When I was growing up, the universe of vegetables was limited to three cans: green beans, peas, and corn (which is a grain and therefore doesn’t really count). And I would only eat two of the three. I remember distinctly the first time I ate (and liked) broccoli—it was cleverly robed in some sweet, tangy Chinese sauce mixed in with meat and rice to further disguise the texture. “I like broccoli!” I wondered in amazement. Asparagus was a similar story of deception and intrigue. That time, the evil veg was lurking in a shrimp alfredo that my friend’s mom had made, so I was obliged to eat it with outward nonchalance and inner trepidation. Again, it was remarkably not horrible!

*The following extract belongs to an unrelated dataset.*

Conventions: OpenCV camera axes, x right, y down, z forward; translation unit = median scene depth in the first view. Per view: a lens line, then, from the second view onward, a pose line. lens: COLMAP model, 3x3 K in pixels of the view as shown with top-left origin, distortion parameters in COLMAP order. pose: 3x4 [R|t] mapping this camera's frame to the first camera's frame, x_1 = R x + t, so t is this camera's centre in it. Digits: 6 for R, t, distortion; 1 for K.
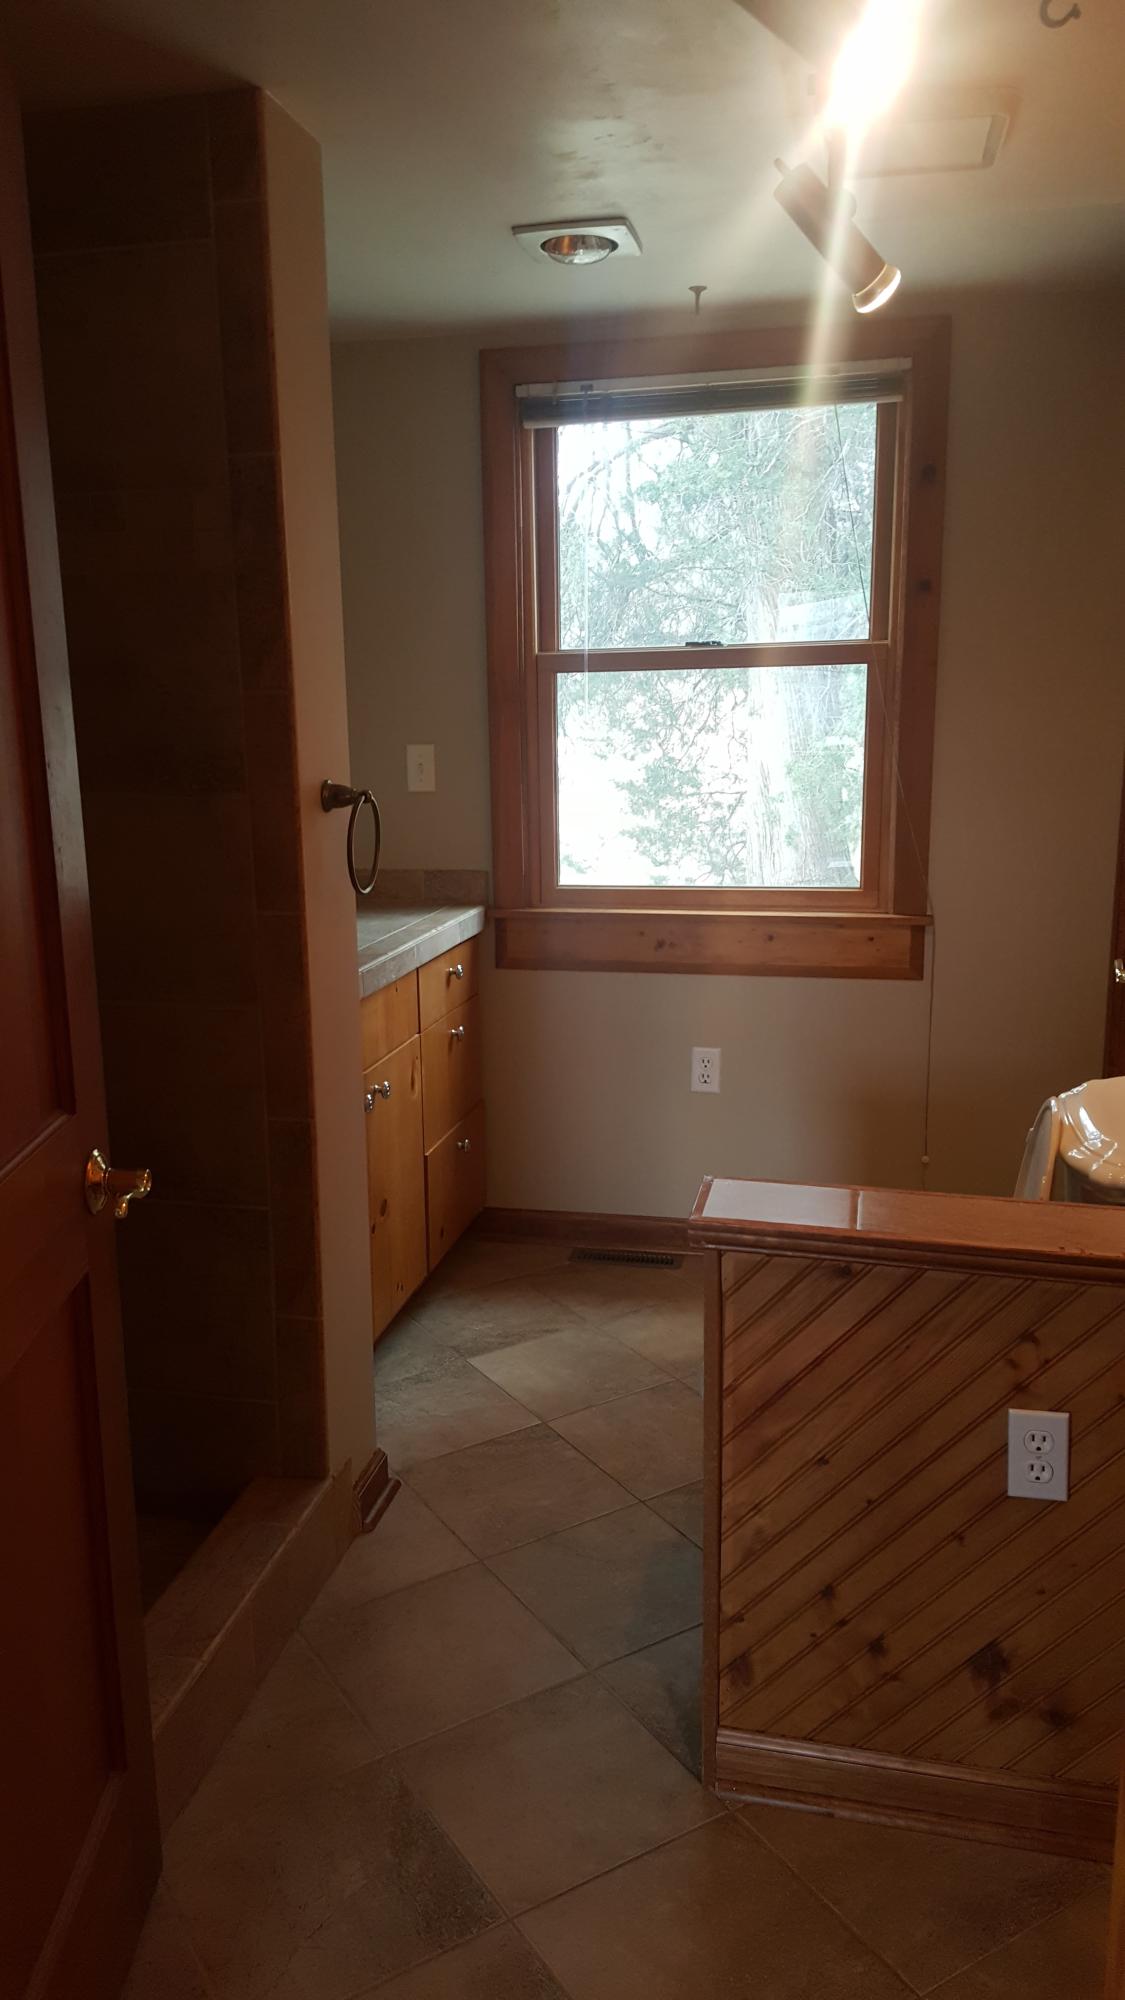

What if your favorite food is something you’ve never even tried?
After having several of these vegetable revelations, it occurred to me that I was probably missing out on a much wider pantheon of delicious food that I had thus far shunned as “healthy” and “gross.” But when I thought about expanding my culinary horizons, I was a little intimidated. I’m a passable cook, but these are unfamiliar ingredients. Even trying out new foods at restaurants can be dicey because I am a little picky. I do love to try new things, but where to start?
Origin of the List
Wikipedia has a comprehensive list of vegetables conveniently categorized under major headings. I was fascinated by the variety. Most I had at least heard of before, but some (especially the “Sea Vegetables”) were a complete mystery. I started making a list of the ones I was certain I’d never eaten before, like jicama and Swiss chard, and I was surprised by how quickly my list grew to 20. I hesitated over a few like spaghetti squash and radicchio–items I’d had once or twice and not necessarily liked–but I decided to give them another go and added them to the list. Finally, to round out the list to an even 50, I allowed a few oldies-but-goodies. For instance, you don’t get more meat-and-potatoes than, well, potatoes, but thought I could simply try a new variety (like purple or fingerling) or a new recipe (like potato pizza). Noticeably absent are common staples like carrots and green beans, though I did feel like giving peas another shot.
The challenge is to consume 50 vegetables—this is about experimentation and experience, not becoming a chef. It is certainly fun to add new recipes to one’s repertoire, but in my opinion, some vegetables should only be handled by professionals. Okra can turn rather slimy if done badly, and cassava is actually poisonous in its raw form. (It’s the source of cyanide, the poison of choice for captured spies the world over.)
If you accept the challenge, you’ll have 3 options for every vegetable:
Crack a cookbook, peruse Pinterest, canvass colleagues, and find something that sounds intriguing.
Seek specific vegetables before you go, or simply be open to serendipidous discoveries as you’re glancing through menus.
Handle hard-to-find vegetables by looking at ingredients in sauces, shelf-stable meal kits, and ethnic cuisine. Fortunately, the organic, non-GMO, vegan, and “foodie” trends have made some exotic vegetables much more readily available.
The challenge, once again, is simply to consume the vegetable. Put it in your mouth. You don’t have to like it. You don’t even have to swallow it. You just have to try it. Frankly speaking, you can probably expect about 10% of your new experiences to be bombs. Maybe it’s a bad recipe, maybe it’s just badly prepared, or maybe that particular vegetable is simply nasty. Everyone has unique taste. But if 90% of the time you enjoy the experience, isn’t that worth it?